### Exercise instructions
Working from the entries below, tally each line that holds "public". Give the tally and nothing else.

[Excerpts from a dataset]
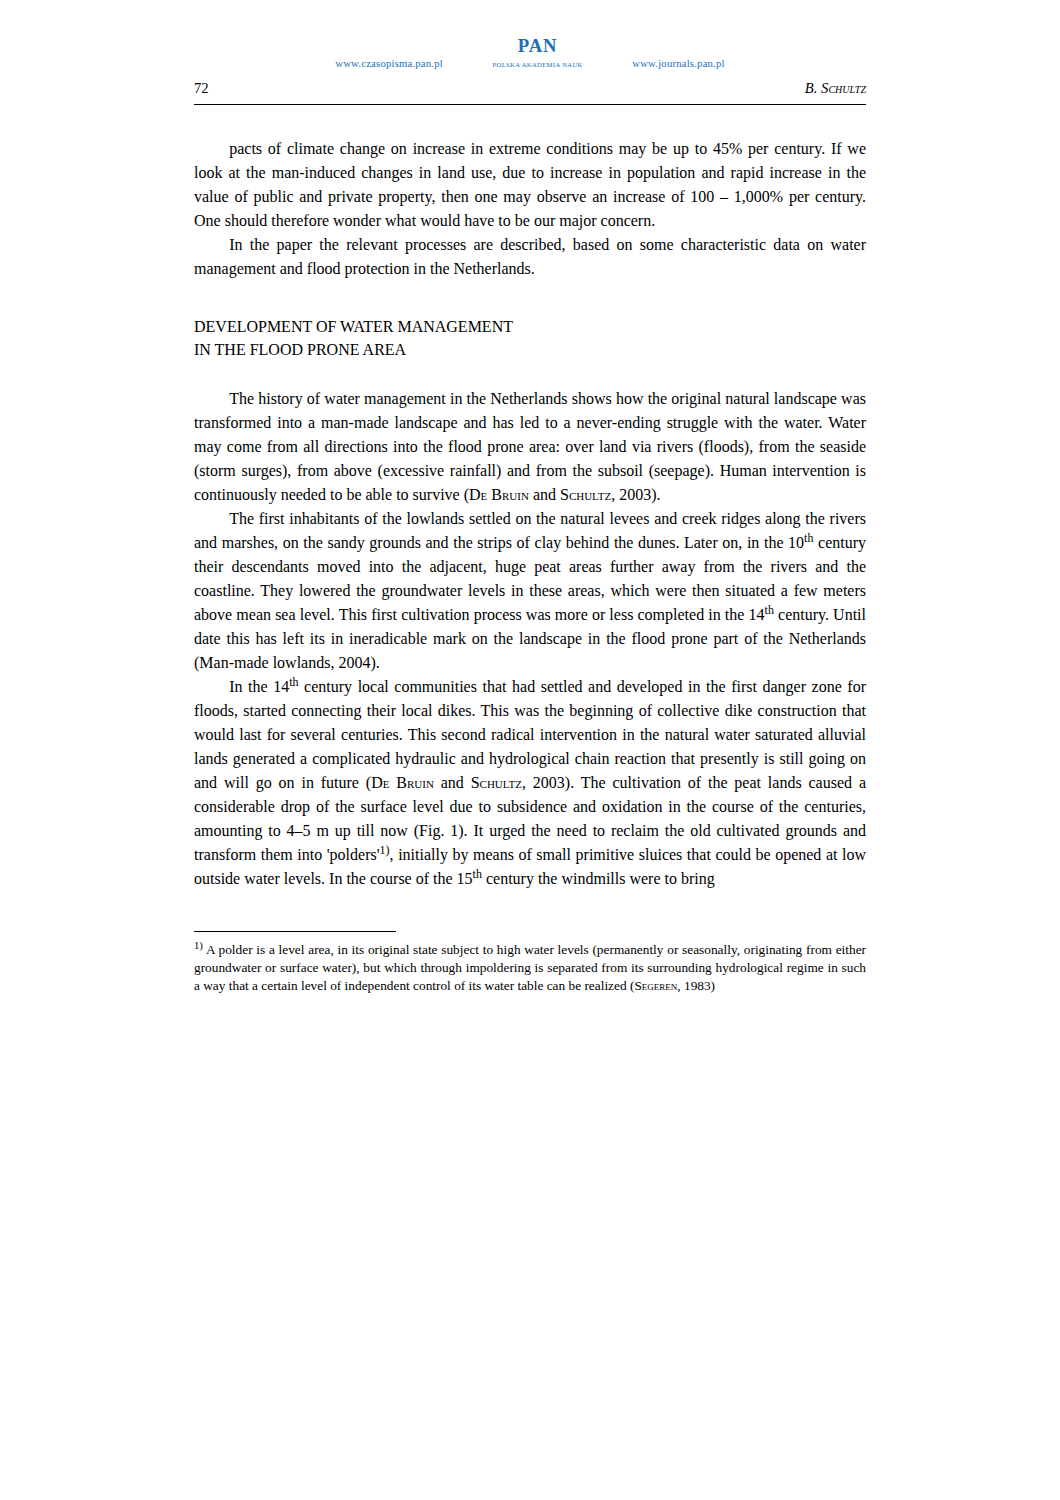www.czasopisma.pan.pl PANPOLSKA AKADEMIA NAUK www.journals.pan.pl
72 B. Schultz
pacts of climate change on increase in extreme conditions may be up to 45% per century. If we look at the man-induced changes in land use, due to increase in population and rapid increase in the value of public and private property, then one may observe an increase of 100 – 1,000% per century. One should therefore wonder what would have to be our major concern.
In the paper the relevant processes are described, based on some characteristic data on water management and flood protection in the Netherlands.
Development of water management
in the flood prone area
The history of water management in the Netherlands shows how the original natural landscape was transformed into a man-made landscape and has led to a never-ending struggle with the water. Water may come from all directions into the flood prone area: over land via rivers (floods), from the seaside (storm surges), from above (excessive rainfall) and from the subsoil (seepage). Human intervention is continuously needed to be able to survive (De Bruin and Schultz, 2003).
The first inhabitants of the lowlands settled on the natural levees and creek ridges along the rivers and marshes, on the sandy grounds and the strips of clay behind the dunes. Later on, in the 10th century their descendants moved into the adjacent, huge peat areas further away from the rivers and the coastline. They lowered the groundwater levels in these areas, which were then situated a few meters above mean sea level. This first cultivation process was more or less completed in the 14th century. Until date this has left its in ineradicable mark on the landscape in the flood prone part of the Netherlands (Man-made lowlands, 2004).
In the 14th century local communities that had settled and developed in the first danger zone for floods, started connecting their local dikes. This was the beginning of collective dike construction that would last for several centuries. This second radical intervention in the natural water saturated alluvial lands generated a complicated hydraulic and hydrological chain reaction that presently is still going on and will go on in future (De Bruin and Schultz, 2003). The cultivation of the peat lands caused a considerable drop of the surface level due to subsidence and oxidation in the course of the centuries, amounting to 4–5 m up till now (Fig. 1). It urged the need to reclaim the old cultivated grounds and transform them into 'polders'1), initially by means of small primitive sluices that could be opened at low outside water levels. In the course of the 15th century the windmills were to bring
1) A polder is a level area, in its original state subject to high water levels (permanently or seasonally, originating from either groundwater or surface water), but which through impoldering is separated from its surrounding hydrological regime in such a way that a certain level of independent control of its water table can be realized (Segeren, 1983)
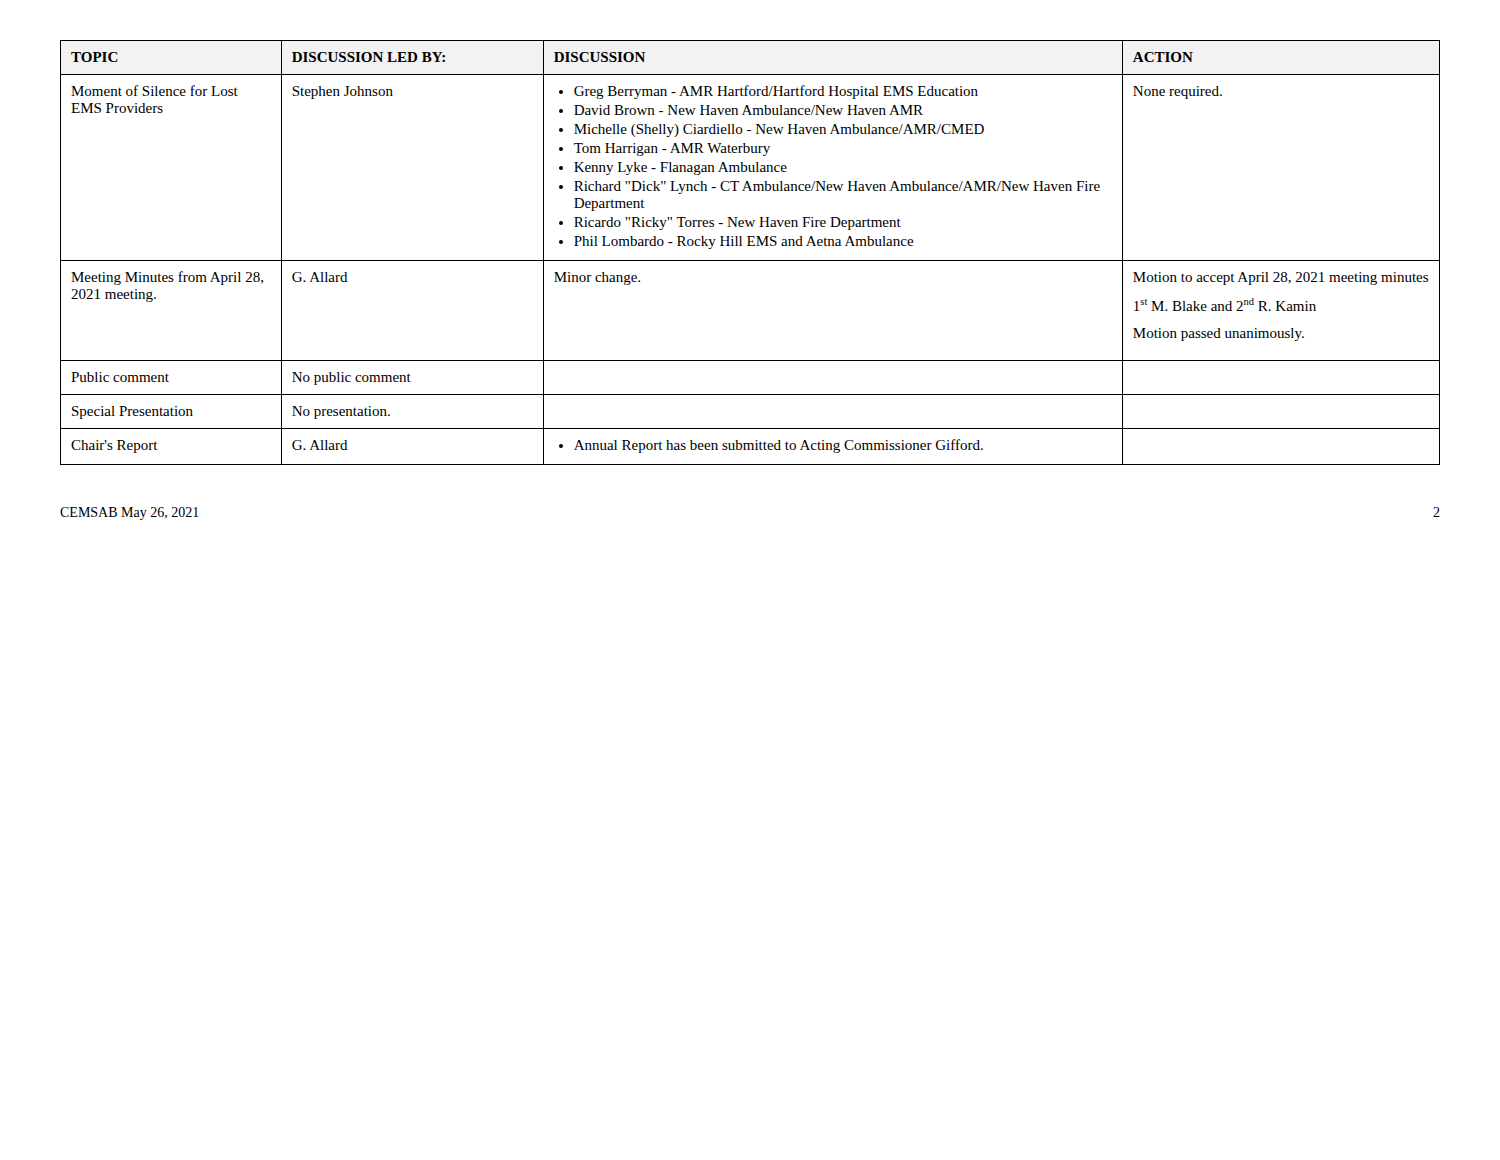| TOPIC | DISCUSSION LED BY: | DISCUSSION | ACTION |
| --- | --- | --- | --- |
| Moment of Silence for Lost EMS Providers | Stephen Johnson | Greg Berryman - AMR Hartford/Hartford Hospital EMS Education David Brown - New Haven Ambulance/New Haven AMR Michelle (Shelly) Ciardiello - New Haven Ambulance/AMR/CMED Tom Harrigan - AMR Waterbury Kenny Lyke - Flanagan Ambulance Richard "Dick" Lynch - CT Ambulance/New Haven Ambulance/AMR/New Haven Fire Department Ricardo "Ricky" Torres - New Haven Fire Department Phil Lombardo - Rocky Hill EMS and Aetna Ambulance | None required. |
| Meeting Minutes from April 28, 2021 meeting. | G. Allard | Minor change. | Motion to accept April 28, 2021 meeting minutes 1 st M. Blake and 2 nd R. Kamin Motion passed unanimously. |
| Public comment | No public comment | | |
| Special Presentation | No presentation. | | |
| Chair's Report | G. Allard | Annual Report has been submitted to Acting Commissioner Gifford. | |
CEMSAB May 26, 2021 2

### Written response
2